WHAT THE TASK ASKS
Print every line of the material below exactly as it stands, but omit the pictures.

INFORMATION SHOWN
╔══

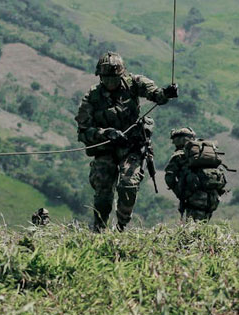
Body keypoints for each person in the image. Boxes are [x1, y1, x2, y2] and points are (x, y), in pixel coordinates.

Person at [75, 51, 177, 232]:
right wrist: (106, 133)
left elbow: (156, 94)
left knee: (129, 185)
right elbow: (83, 131)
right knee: (103, 194)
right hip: (105, 149)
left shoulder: (134, 83)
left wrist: (166, 93)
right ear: (100, 77)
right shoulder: (92, 97)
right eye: (106, 78)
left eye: (114, 78)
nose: (110, 82)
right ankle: (99, 230)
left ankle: (121, 226)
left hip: (131, 146)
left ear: (121, 75)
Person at [164, 127, 225, 221]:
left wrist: (181, 193)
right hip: (213, 198)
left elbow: (169, 178)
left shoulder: (179, 156)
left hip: (195, 199)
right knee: (203, 226)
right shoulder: (202, 152)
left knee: (193, 227)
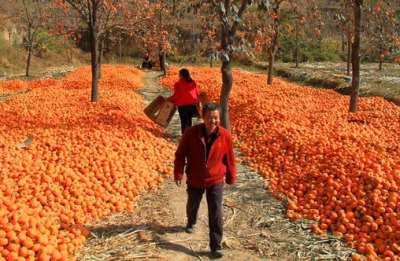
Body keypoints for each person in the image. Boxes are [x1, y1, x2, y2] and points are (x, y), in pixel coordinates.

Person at [173, 102, 236, 258]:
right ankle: (191, 221)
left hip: (215, 179)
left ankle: (216, 246)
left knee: (216, 212)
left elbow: (230, 158)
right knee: (193, 204)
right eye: (209, 117)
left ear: (219, 118)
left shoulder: (225, 136)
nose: (212, 121)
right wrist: (178, 173)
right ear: (203, 117)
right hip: (195, 177)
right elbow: (180, 154)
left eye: (215, 118)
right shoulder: (190, 133)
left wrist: (231, 177)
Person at [167, 69, 200, 134]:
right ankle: (190, 136)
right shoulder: (192, 82)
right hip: (193, 104)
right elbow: (198, 93)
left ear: (181, 75)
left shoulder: (178, 84)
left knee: (184, 122)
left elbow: (176, 96)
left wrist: (167, 99)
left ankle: (185, 138)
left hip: (183, 105)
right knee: (189, 121)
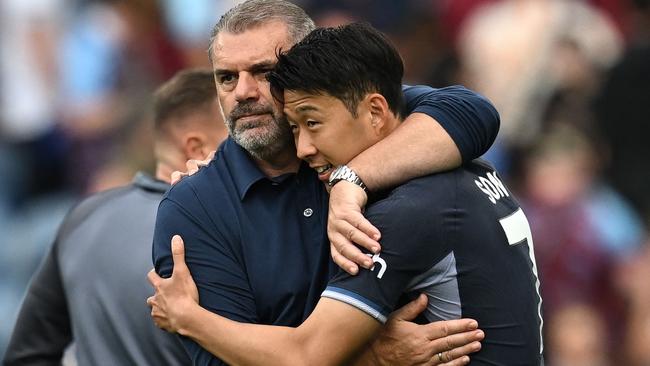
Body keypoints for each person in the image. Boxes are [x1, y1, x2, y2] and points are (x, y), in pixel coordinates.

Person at [148, 22, 543, 365]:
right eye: (226, 77)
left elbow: (305, 356)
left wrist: (189, 317)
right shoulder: (459, 163)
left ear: (375, 111)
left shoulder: (404, 206)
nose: (243, 92)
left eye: (264, 71)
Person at [2, 68, 227, 366]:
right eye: (238, 137)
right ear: (196, 147)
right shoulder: (216, 236)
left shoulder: (85, 217)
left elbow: (27, 355)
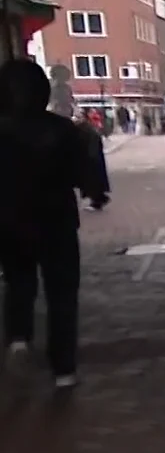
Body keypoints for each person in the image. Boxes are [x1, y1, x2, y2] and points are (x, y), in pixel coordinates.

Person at [0, 59, 109, 388]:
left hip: (9, 222)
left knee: (18, 282)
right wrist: (95, 192)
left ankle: (19, 338)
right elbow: (84, 172)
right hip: (56, 222)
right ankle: (63, 369)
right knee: (62, 294)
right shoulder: (63, 131)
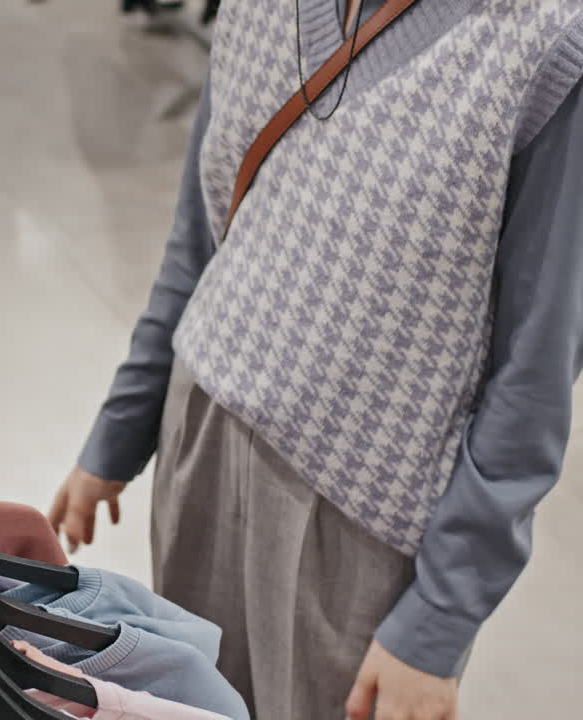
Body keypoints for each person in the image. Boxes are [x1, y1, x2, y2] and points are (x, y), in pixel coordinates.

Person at [48, 1, 583, 719]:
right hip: (202, 435)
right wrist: (123, 425)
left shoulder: (544, 37)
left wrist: (441, 617)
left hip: (359, 512)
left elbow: (535, 372)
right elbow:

╚══

TASK OUTPUT
Body keypoints for each person in the image. Boxes are [x1, y1, x2, y2] and points are (x, y), in pixel coordinates.

Person at [75, 51, 177, 232]:
right wrist: (106, 133)
left elbow: (156, 94)
left knee: (129, 185)
right elbow: (83, 131)
right knee: (103, 194)
right hip: (105, 149)
left shoulder: (134, 83)
left wrist: (166, 93)
right ear: (100, 77)
right shoulder: (92, 97)
right eye: (106, 78)
left eye: (114, 78)
nose: (110, 82)
right ankle: (99, 230)
left ankle: (121, 226)
left hip: (131, 146)
left ear: (121, 75)
Person at [164, 127, 225, 221]:
left wrist: (181, 193)
right hip: (213, 198)
left elbow: (169, 178)
left shoulder: (179, 156)
left hip: (195, 199)
right knee: (203, 226)
right shoulder: (202, 152)
left knee: (193, 227)
Body keypoints for each person in the image. Boxes are [x1, y1, x2, y2] and points are (x, y), in pixel coordinates.

Person at [173, 102, 236, 258]:
right ankle: (191, 221)
left hip: (215, 179)
left ankle: (216, 246)
left knee: (216, 212)
left elbow: (230, 158)
right knee: (193, 204)
right eye: (209, 117)
left ear: (219, 118)
left shoulder: (225, 136)
nose: (212, 121)
right wrist: (178, 173)
right ear: (203, 117)
right hip: (195, 177)
right elbow: (180, 154)
left eye: (215, 118)
right shoulder: (190, 133)
left wrist: (231, 177)
Person at [167, 69, 200, 134]:
right ankle: (190, 136)
right shoulder: (192, 82)
right hip: (193, 104)
right elbow: (198, 93)
left ear: (181, 75)
left shoulder: (178, 84)
left knee: (184, 122)
left elbow: (176, 96)
left wrist: (167, 99)
left ankle: (185, 138)
left hip: (183, 105)
right knee: (189, 121)
Body keypoints for each person in the image. Boxes are [x1, y1, x2, y2] and points are (x, y), in pixel coordinates.

Person at [148, 22, 543, 365]:
right eye: (226, 77)
left elbow: (305, 356)
left wrist: (189, 317)
right shoulder: (459, 163)
left ear: (375, 111)
left shoulder: (404, 206)
nose: (243, 92)
left eye: (264, 71)
Person at [2, 68, 227, 366]:
right eye: (238, 137)
right ear: (196, 147)
right shoulder: (216, 236)
left shoulder: (85, 217)
left elbow: (27, 355)
Body keypoints for each person in the image. Boxes are [x1, y1, x2, y2] and points are (x, y), in pixel coordinates.

Person at [0, 59, 109, 388]:
left hip: (9, 222)
left knee: (18, 282)
right wrist: (95, 192)
left ankle: (19, 338)
right elbow: (84, 172)
right hip: (56, 222)
right ankle: (63, 369)
right knee: (62, 294)
right shoulder: (63, 131)
Body keypoints for each person in the image. Boxes are [x1, y1, x2, y2] and points are (x, y), in pixel coordinates.

Person at [48, 1, 583, 719]:
right hip: (202, 435)
right wrist: (123, 425)
left shoulder: (544, 37)
left wrist: (441, 617)
left hip: (359, 512)
left elbow: (535, 372)
right elbow:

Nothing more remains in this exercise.